Saturday morning was beautiful.  The sky was azure blue, without a glimpse of a cloud.  The crisp winter morning somehow seemed fitting for the work that lay ahead.


I arrived at the Mortuary well before eight o'clock and presented the necessary forms to collect little Lwazi for his last trip home.  I was led into the morgue and was granted the privilege of removing him from the cold slab and gently wrapping him in a clean towel.  I gently laid him into his little coffin and screwed the lid on, and helped by one of the workers we transferred this special box into the back of my Chico and I started my lonely ride to Bergville.


We had organised to meet at the Bergville Police Station at 10.00 and as I arrived I found two old couples, wrapped up in their mourning blankets, waiting stoically for my arrival.  The father, dressed somberly in black arrived and held out his hand and took mine and we met for the first time.
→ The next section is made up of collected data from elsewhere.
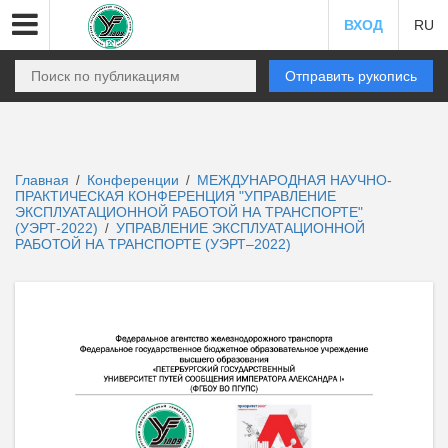
ВХОД
RU
Отправить рукопись
Главная
Конференции
МЕЖДУНАРОДНАЯ НАУЧНО-
/
/
ПРАКТИЧЕСКАЯ КОНФЕРЕНЦИЯ "УПРАВЛЕНИЕ
ЭКСПЛУАТАЦИОННОЙ РАБОТОЙ НА ТРАНСПОРТЕ"
(УЭРТ-2022)
УПРАВЛЕНИЕ ЭКСПЛУАТАЦИОННОЙ
/
РАБОТОЙ НА ТРАНСПОРТЕ (УЭРТ–2022)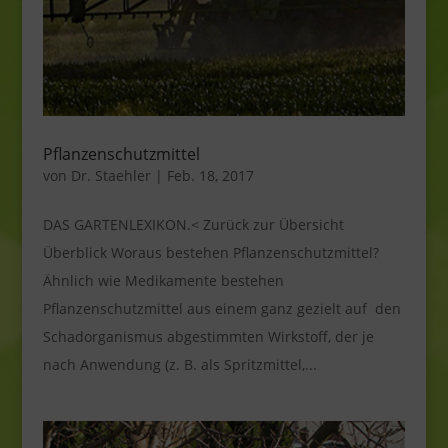
Pflanzenschutzmittel
von
Dr. Staehler
|
Feb. 18, 2017
DAS GARTENLEXIKON.< Zurück zur Übersicht
Überblick Woraus bestehen Pflanzenschutzmittel?
Ähnlich wie Medikamente bestehen
Pflanzenschutzmittel aus einem ganz gezielt auf den
Schadorganismus abgestimmten Wirkstoff, der je
nach Anwendung (z. B. als Spritzmittel,...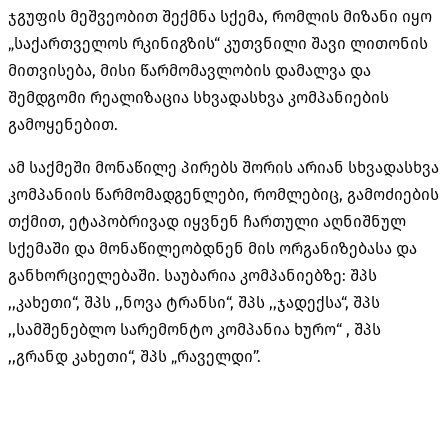
ჯგუფის მეშვეობით შექმნა სქემა, რომლის მიზანი იყო
„საქართველოს რკინიგზის“ კუთვნილი შავი ლითონის
მითვისება, მისი წარმომავლობის დამალვა და
შემდგომი რეალიზაცია სხვადასხვა კომპანიების
გამოყენებით.
ამ საქმეში მონაწილე პირებს შორის არიან სხვადასხვა
კომპანიის წარმომადგენლები, რომლებიც, გამოძიების
თქმით, ეტაპობრივად იყვნენ ჩართული აღნიშნულ
სქემაში და მონაწილეობდნენ მის ორგანიზებასა და
განხორციელებაში. საუბარია კომპანიებზე: შპს
,,კახეთი“, შპს ,,ნოვა ტრანსი“, შპს ,,ჯადექსა“, შპს
,,სამშენებლო სარემონტო კომპანია ხურო“ , შპს
,,გრანდ კახეთი“, შპს „რაველდი”.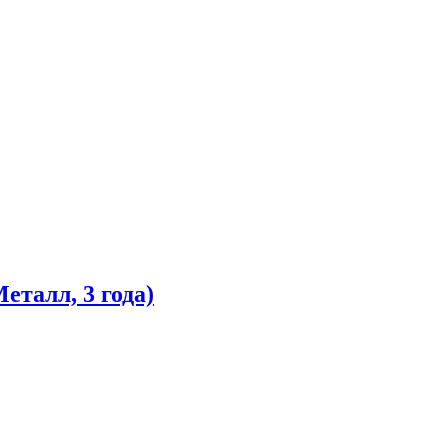
талл, 3 года)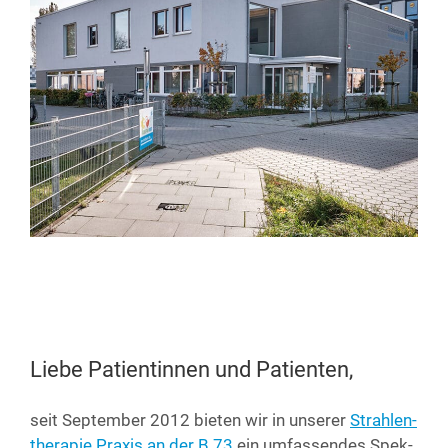
Liebe Patientinnen und Patienten,
seit Sep­tem­ber 2012 bie­ten wir in unse­rer
Strah­len­
the­ra­pie Pra­xis an der B 73
ein umfas­sen­des Spek­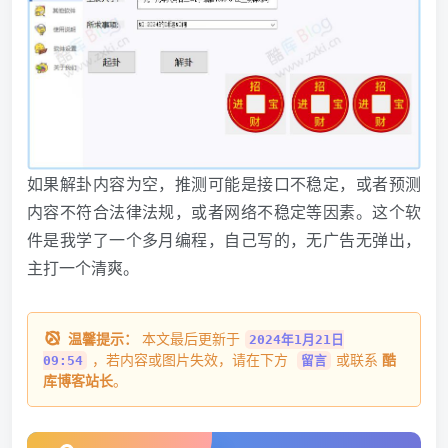
如果解卦内容为空，推测可能是接口不稳定，或者预测
内容不符合法律法规，或者网络不稳定等因素。这个软
件是我学了一个多月编程，自己写的，无广告无弹出，
主打一个清爽。
温馨提示：
本文最后更新于
2024年1月21日
，若内容或图片失效，请在下方
或联系
酷
09:54
留言
库博客站长
。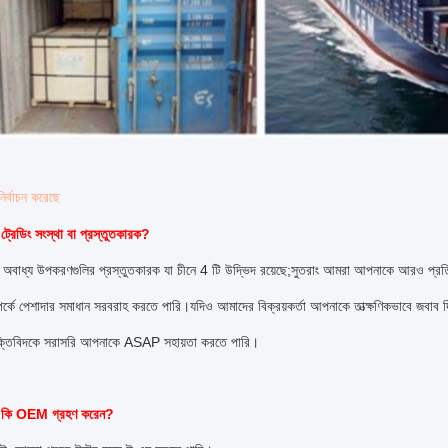
র্বাচন করেছে
ট্রেডিং সংস্থা বা প্রস্তুতকারক?
অবাধ্য উপকরণগুলির প্রস্তুতকারক যা চীনে 4 টি উদ্ভিদ রয়েছে;সুতরাং আমরা আপনাকে আরও প্র
্পর্কে পেশাদার সমাধান সরবরাহ করতে পারি।যদিও আমাদের বিক্রয়কর্তা আপনাকে তাত্ক্ষণিকভাবে জবাব
ুক্তিবিদকে সরাসরি আপনাকে ASAP সহায়তা করতে পারি।
ি কি OEM গ্রহণ করেন?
The truck that they had hired to collect Lwazi was pulled up next to my car and when I opened the back door, one of the Grandmothers came forward and placed a blanket over the coffin, then she stood back.  The grandfather, with permission from his son, bent down and picked up a bunch of dried herbs, which had been collected from Lwazi's home, and approached the open car.   With concentration, he lit a candle and proceeded to set fire to the herbs.  As they started to smolder he stepped forward and the sweet smell of the herbs filled my nostrils.  He then started to speak to Lwazi, in beautiful strong words, full of emotion, he explained to the child that he had been away from his home and had been in Pietermaritzburg in hospital.  That he was no longer to be afraid, that he was once again home with his family.
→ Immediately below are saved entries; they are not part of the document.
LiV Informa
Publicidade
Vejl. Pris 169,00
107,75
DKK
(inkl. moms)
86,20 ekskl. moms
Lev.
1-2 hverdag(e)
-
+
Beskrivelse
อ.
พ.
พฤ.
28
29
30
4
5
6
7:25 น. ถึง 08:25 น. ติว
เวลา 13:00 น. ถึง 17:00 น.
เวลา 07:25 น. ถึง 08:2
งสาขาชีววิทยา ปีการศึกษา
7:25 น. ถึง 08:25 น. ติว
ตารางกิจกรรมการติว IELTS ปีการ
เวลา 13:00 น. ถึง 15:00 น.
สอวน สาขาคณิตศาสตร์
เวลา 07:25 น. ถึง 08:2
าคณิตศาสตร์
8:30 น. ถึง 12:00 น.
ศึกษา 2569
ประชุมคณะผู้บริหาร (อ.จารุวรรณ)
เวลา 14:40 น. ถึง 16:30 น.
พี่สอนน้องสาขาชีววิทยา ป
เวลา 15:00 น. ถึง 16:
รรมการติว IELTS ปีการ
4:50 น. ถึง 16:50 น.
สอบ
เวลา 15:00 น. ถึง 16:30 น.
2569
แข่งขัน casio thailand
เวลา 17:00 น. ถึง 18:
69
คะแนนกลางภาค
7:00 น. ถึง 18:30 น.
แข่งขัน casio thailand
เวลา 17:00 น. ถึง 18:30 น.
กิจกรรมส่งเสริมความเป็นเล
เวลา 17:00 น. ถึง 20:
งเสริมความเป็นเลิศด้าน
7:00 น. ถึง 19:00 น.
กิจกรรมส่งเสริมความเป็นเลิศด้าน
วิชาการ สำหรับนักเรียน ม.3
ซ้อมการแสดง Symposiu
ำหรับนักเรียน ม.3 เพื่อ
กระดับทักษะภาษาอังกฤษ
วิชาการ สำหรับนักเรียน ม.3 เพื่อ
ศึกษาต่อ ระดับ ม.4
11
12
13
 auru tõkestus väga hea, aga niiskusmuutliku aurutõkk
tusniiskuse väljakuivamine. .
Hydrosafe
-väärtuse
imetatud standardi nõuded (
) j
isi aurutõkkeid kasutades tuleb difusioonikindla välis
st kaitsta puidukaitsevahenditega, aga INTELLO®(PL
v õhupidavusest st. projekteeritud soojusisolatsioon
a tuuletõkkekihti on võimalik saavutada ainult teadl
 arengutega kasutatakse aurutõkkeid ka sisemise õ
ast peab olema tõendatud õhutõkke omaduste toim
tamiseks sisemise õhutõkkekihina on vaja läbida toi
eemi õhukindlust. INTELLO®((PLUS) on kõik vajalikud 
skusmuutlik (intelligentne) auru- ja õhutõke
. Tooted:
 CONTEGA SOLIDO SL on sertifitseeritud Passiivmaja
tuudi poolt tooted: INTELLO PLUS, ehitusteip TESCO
Ernest, the father, then lifted the little coffin out of my car, and with tears streaming down his face he placed the coffin into the truck where the single long stemmed rose was gently placed on top of the blanket.  He then turned to me and embraced me and thanked me for helping them.  At this stage I left.  Their grieving was private and needed to be done alone.  As for Lwazi, his life had been short but meaningful.  Under the snow-capped mountains of the Drakensburg, where a short 14 months earlier he had been born, the circle had now been completed.  He had come home.